I know the advice given here is mainly related to the paper application form but I wonder if you could help me as I am a bit insecure about some of the answers to the questions.

These are the questions and my doubts:

_1 Do you have any family in your country of birth, nationality or any other country where you have lived for more than 5 years?_
I answered yes, as my immediate family lives in my home country. The form then asks for details: their names, where they live, how I keep in contact with them. I listed my parents’ and siblings’ names and the town they live and said I keep in contact through Whatsapp. Is that ok>?

2 Do you have any friends in your country of birth, nationality or any other country where you have lived for more than 5 years?
Answered yes and I listed only 05 of my friends, the ones from university and work whom I still keep in contact. RE. details askes how I met them and how I keep in contact with them, I’ve put through Whatsapp as well.

3 Are you part of any social groups or do you have other cultural ties in your country of birth, nationality or any other country where you have lived for more than 5 years?
I was really not sure about what to respond as if I put no, the next was asking to give reasons why not. I answered yes, saying that I am a catholic and that I continue to go to Catholic church here in the UK. Do you think this is enough? I don’t really know what they mean with this question…

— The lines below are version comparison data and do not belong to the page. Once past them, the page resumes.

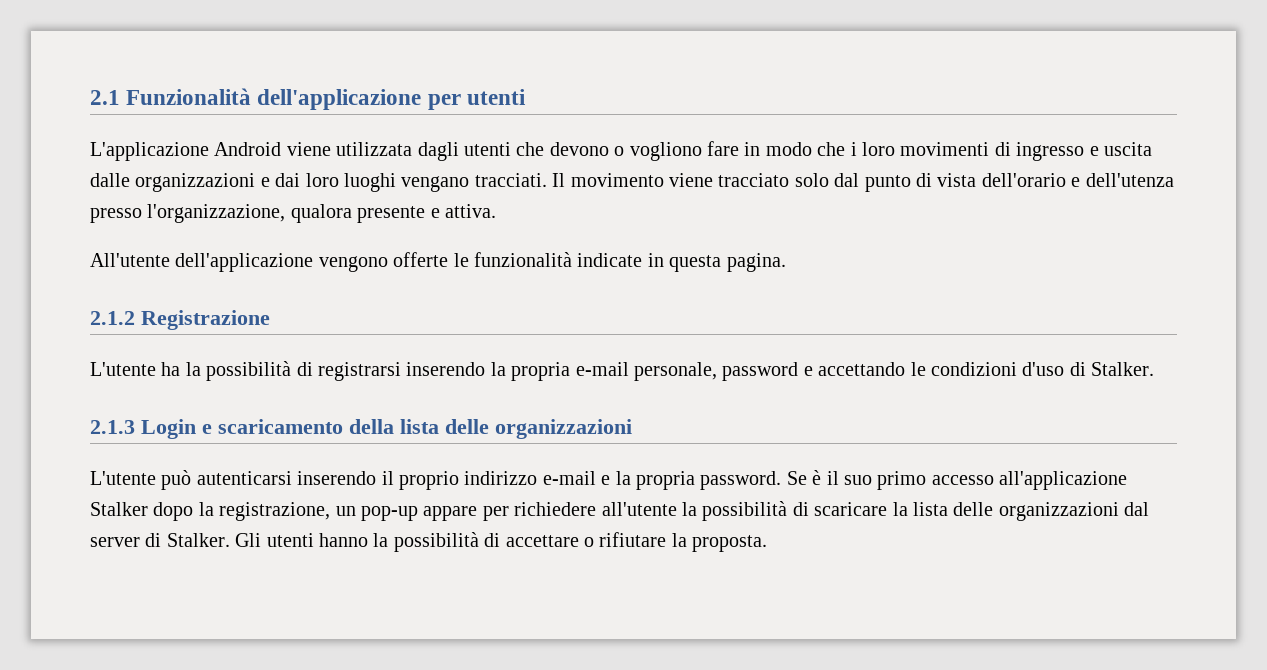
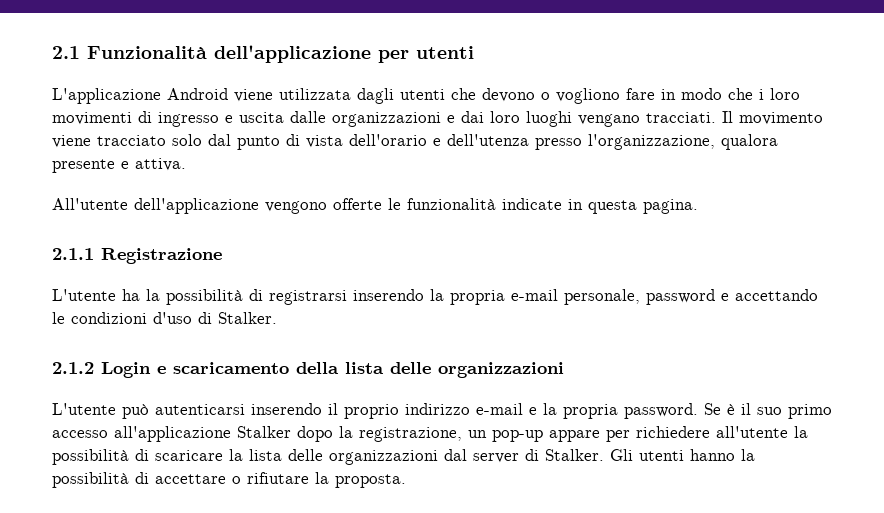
[90,311,135,325] 2.1.2 -> [52,248,94,260] 2.1.1
[90,420,135,434] 2.1.3 -> [52,362,94,374] 2.1.2

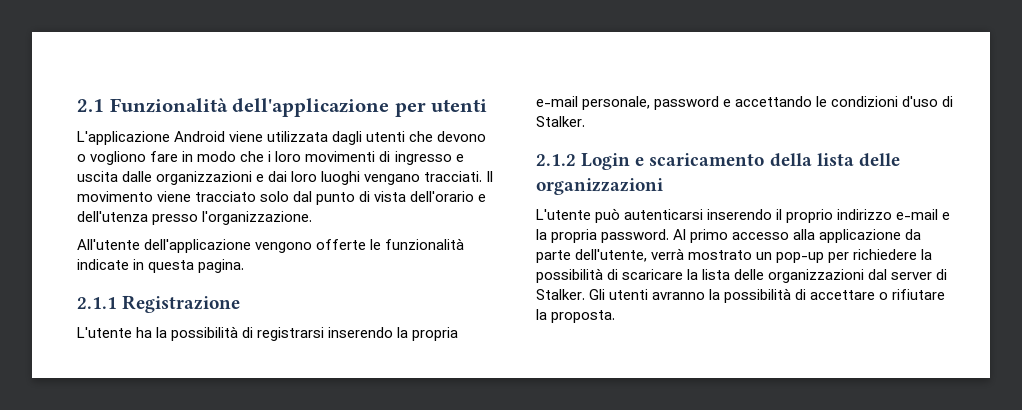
[588,134,778,150] [52,158,186,173] l'organizzazione, qualora presente e attiva. -> [202,211,313,225] l'organizzazione.
[704,403,832,419] [52,426,462,442] Se è il suo primo accesso all'applicazione Stalker dopo la registrazione, -> [673,229,922,243] [536,248,753,263] Al primo accesso alla applicazione da parte dell'utente, verrà mostrato
[549,430,600,442] appare -> (825, 257) none
[716,426,788,438] all'utente -> (918, 254) none
[690,449,735,461] hanno -> [652,292,706,300] avranno

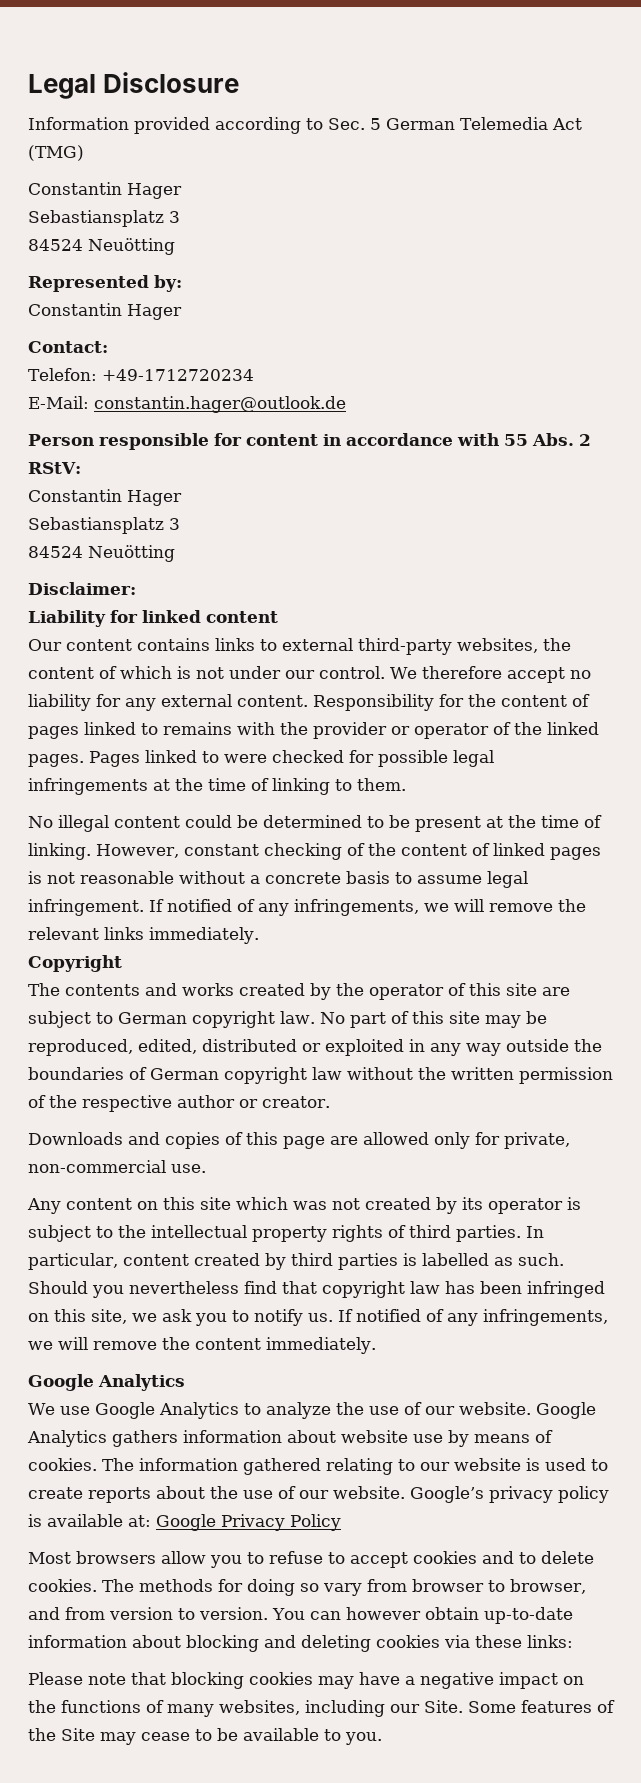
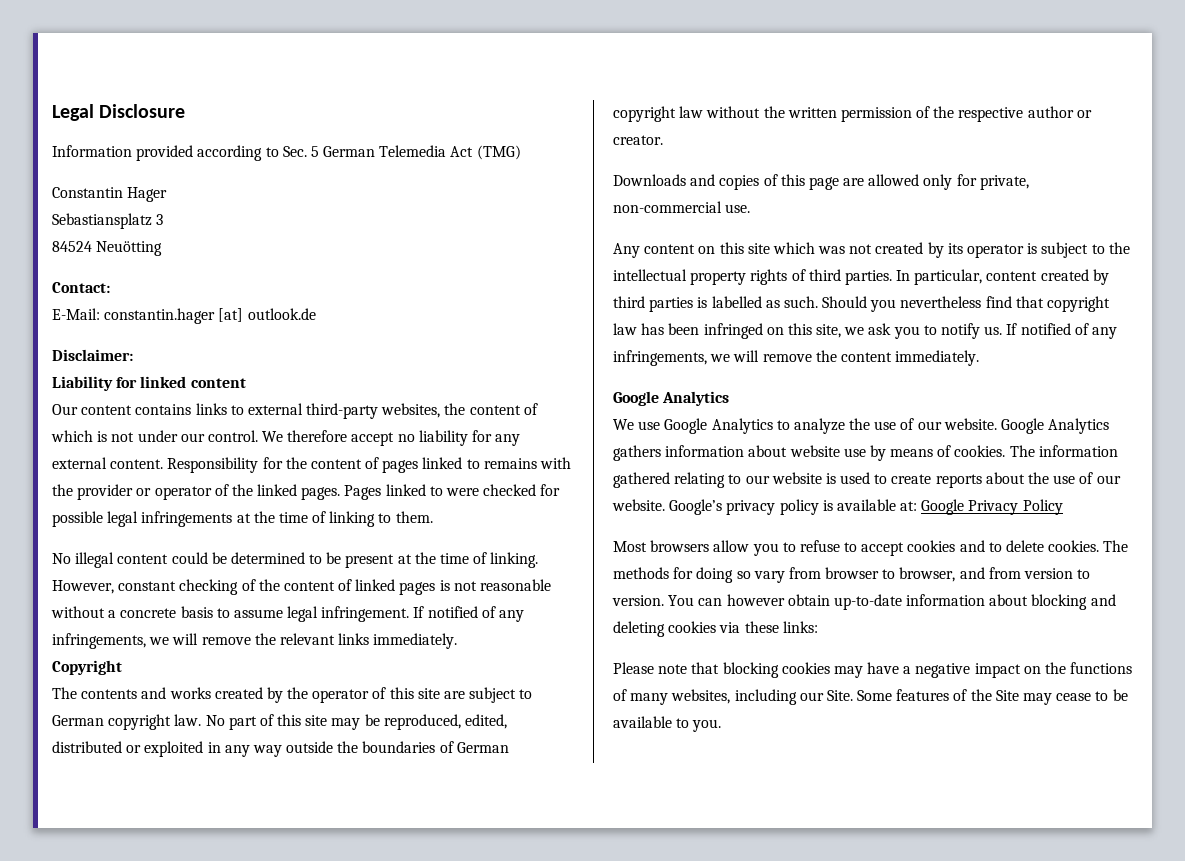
[28,275,182,292] [28,303,182,320] // Represented by: // Constantin Hager -> (163, 248) none
[28,368,254,381] // Telefon: +49-1712720234 -> (110, 287) none
[94,396,346,413] [28,433,591,450] [28,462,81,474] [28,489,182,506] [28,517,180,534] [28,545,175,562] constantin.hager@outlook.de // Person responsible for content in accordance with 55 Abs. 2 RStV: // Constantin Hager // Sebastiansplatz 3 // 84524 Neuötting -> [104,308,316,324] constantin.hager [at] outlook.de

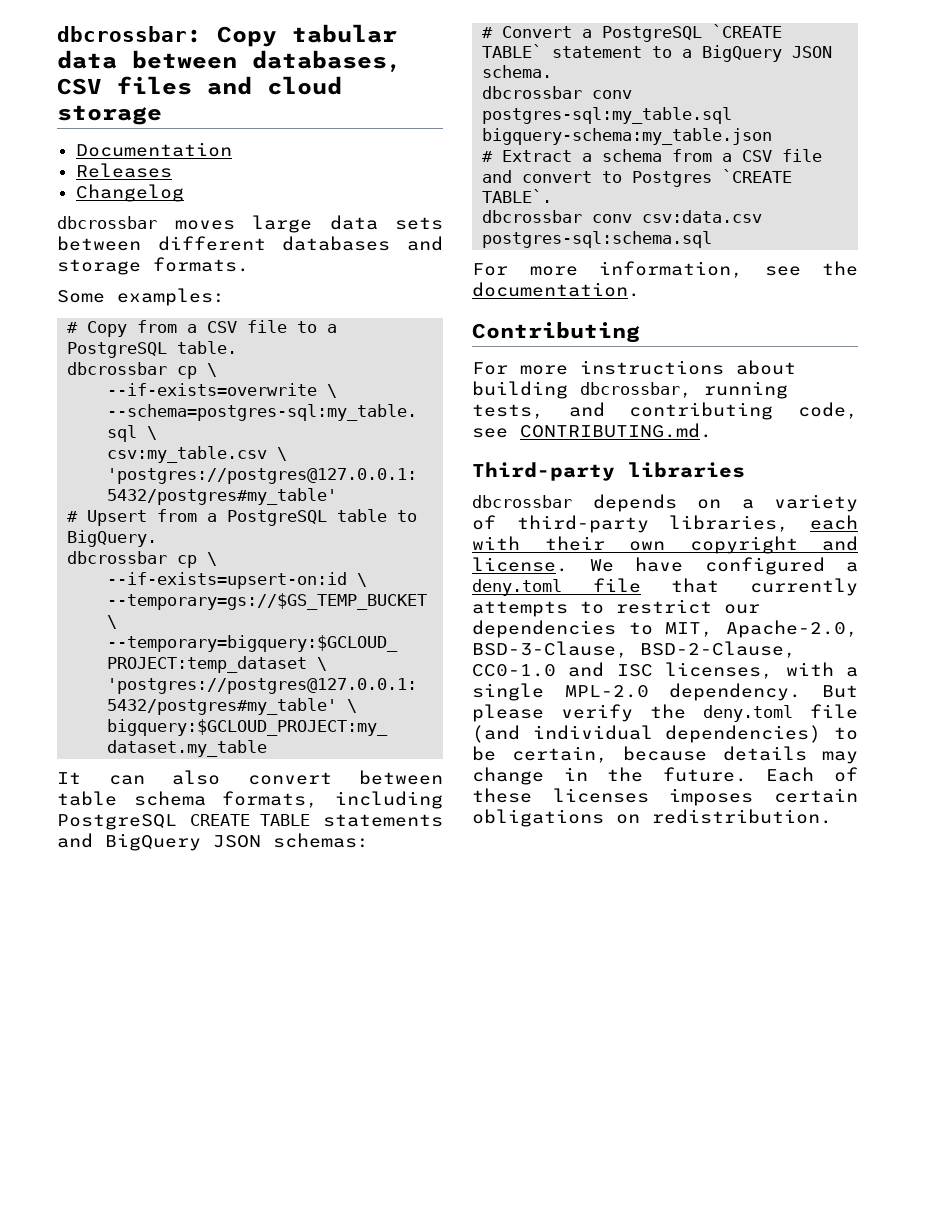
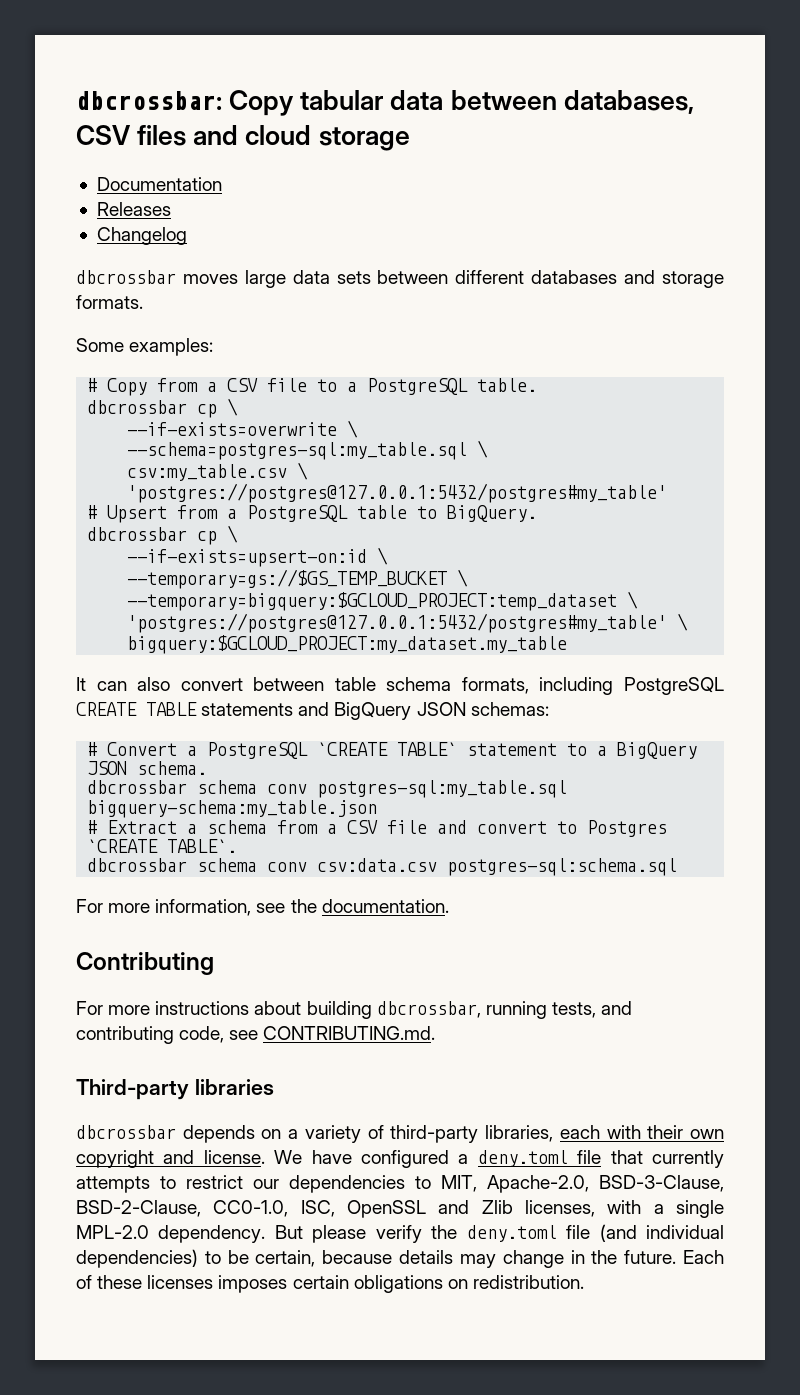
(583, 92) none -> [197,780,258,794] schema
(583, 216) none -> [197,858,258,872] schema
[472,662,653,677] CC0-1.0 and ISC -> [213,1200,513,1218] CC0-1.0, ISC, OpenSSL and Zlib

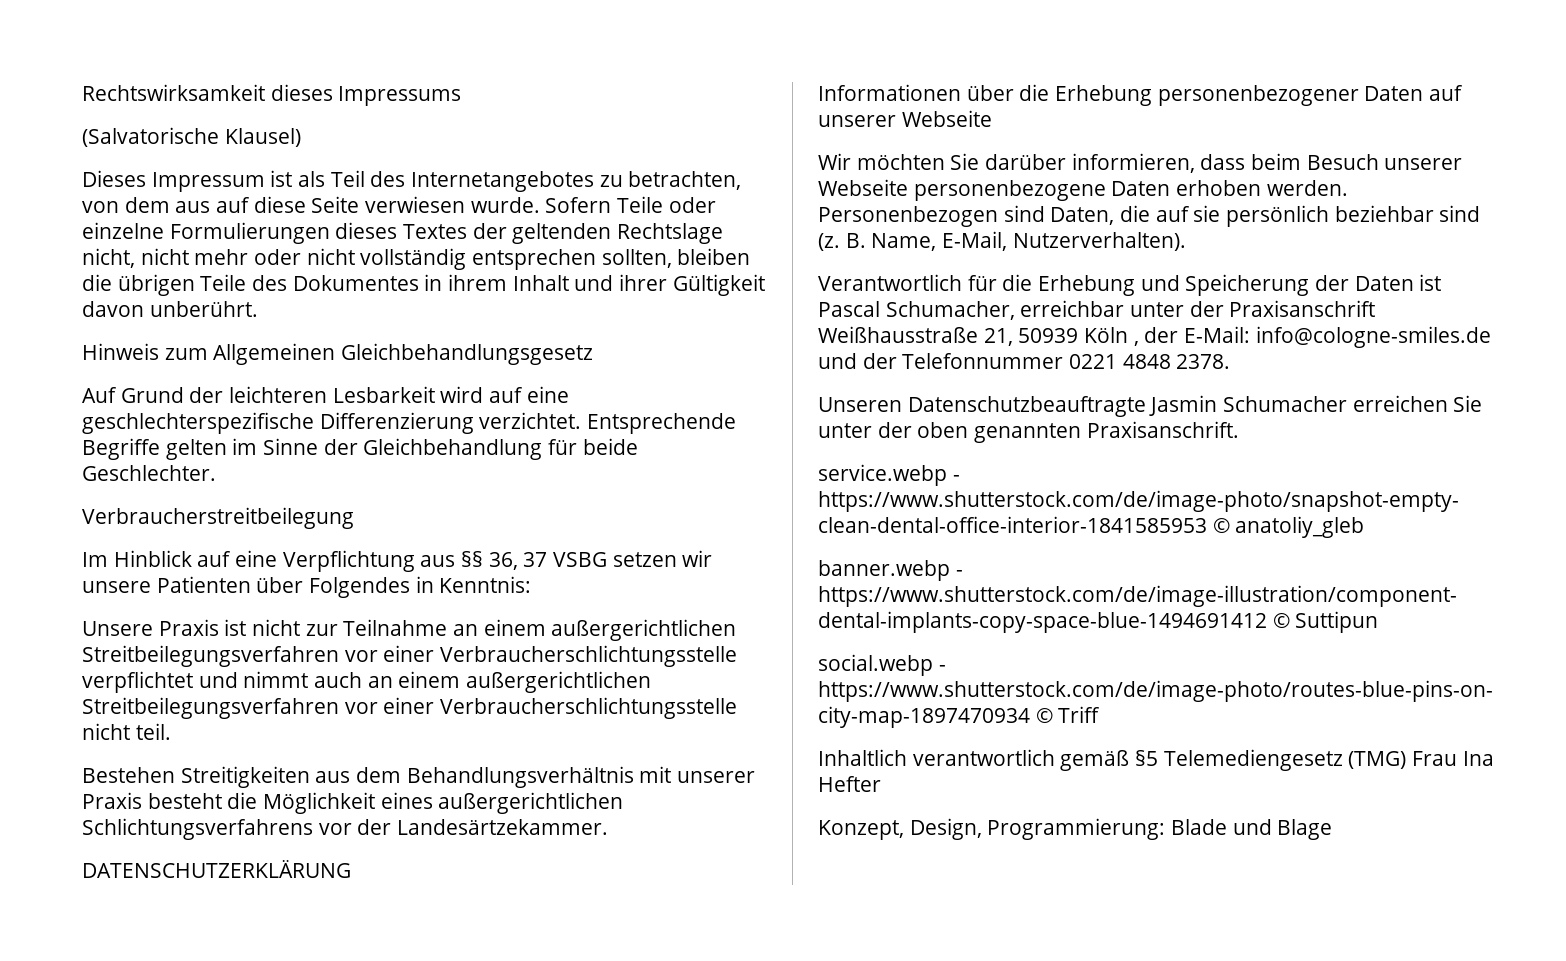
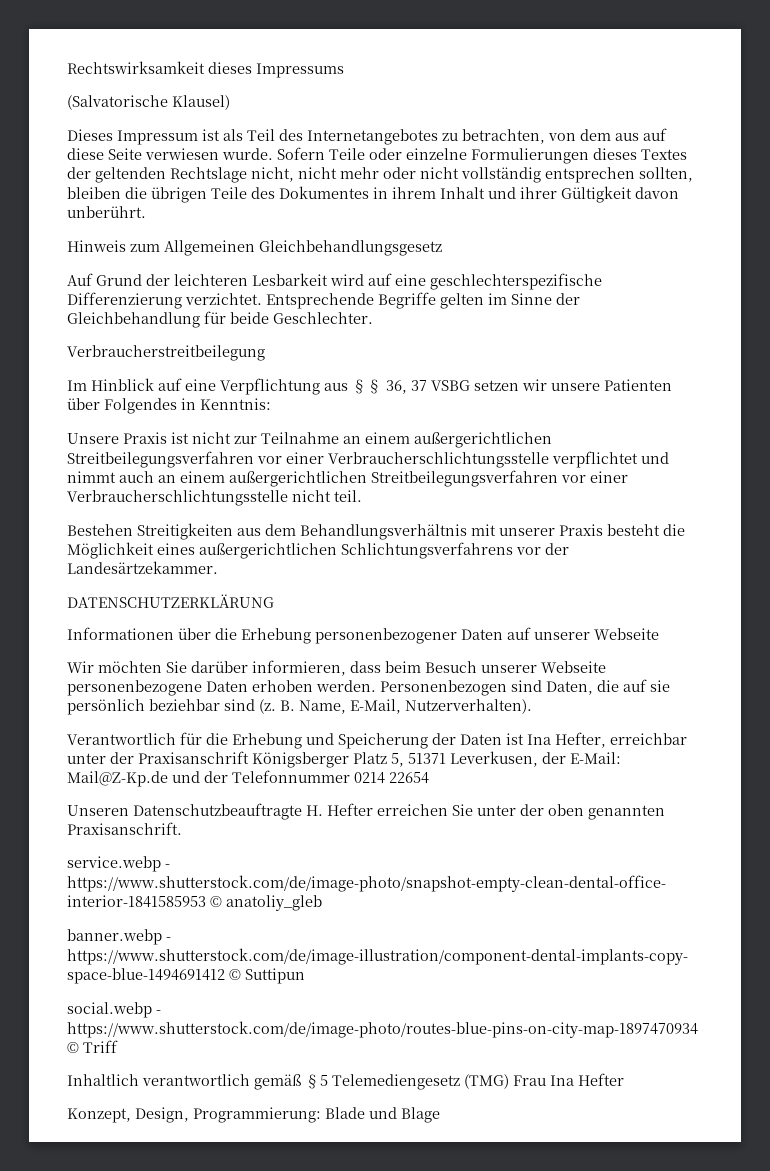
[818,301,1015,320] Pascal Schumacher, -> [527,732,606,748] Ina Hefter,
[818,326,1139,346] Weißhausstraße 21, 50939 Köln , -> [252,751,538,768] Königsberger Platz 5, 51371 Leverkusen,
[1255,326,1491,348] info@cologne-smiles.de -> [67,771,168,787] Mail@Z-Kp.de
[1068,354,1231,369] 0221 4848 2378. -> [354,772,429,784] 0214 22654
[1149,395,1348,416] Jasmin Schumacher -> [306,803,373,816] H. Hefter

4 There is a question asking if me and my husband have children together. We have a son, born last year. It doesn’t ask for any other details about our child, should I include documents related to him like his passport, child benefit letter, letter from GP, classes I attend with him? 

5 How long has your partner lived in the UK? 
I’ve put the years since his birth 41 yrs and 4 months but he has lived abroad for about 9 years, should I leave it as he never lived abroad? There is no option to add any comments, just the years and months and I am not sure why it asked this question as he is a British citizen from birth. 

6 Do you have any other reasons for wanting to stay in the UK?
I answered yes.
Explain your other reasons and say what documents you will provide to support your claim: I answered: I have a child who is a UK citizen, he was born on 02 May 2017. I am his main carer as my husband works full time.
I am not 100% sure about this question as to me it is a bit obvious that if I am applying for a visa in this category (partner) and if now we have a child together that is a British Citizen, that is my main reason for wanting to stay. Should I answer no, or keep this answer as it is?

7 It doesn’t ask for proof of continuous residency in the UK for the last 5 years. Should I mention it in my cover letter and send documents related to this period?

8 I took another English exam at Trinity College level B1 grade 5, am I right to think I don't need to send the certificate? Only the SELT unique reference number included with the application is ok? 

9 If I want to change my surname to include my husband's surname after the ILR would it be a difficult thing to do?

Thanks in advance for any help with these doubts.

Gisele.


----------



## clever-octopus (May 17, 2015)

I'm not going to comment on the questions regarding your personal ties to your home country and the UK. Just answer the questions as best you can.

Yes you should provide the child's passport and GP letter

5 - Your answer is fine as-is

7 - Provide evidence of any absences from the UK more than 6 months. It is best if you can attach a schedule showing your absences from the UK over 5 years.

8 - You do need to provide the certificate

9 - Not very difficult, but you will have to apply for a new BRP if your name changes in your passport


----------



## Kbatra (Jan 19, 2019)

Hi Gisele
Did you manage to get an answer to your question number 3?
I am about to fill the form and submit, and stuck on the same query.
Thanks, Kanchan


----------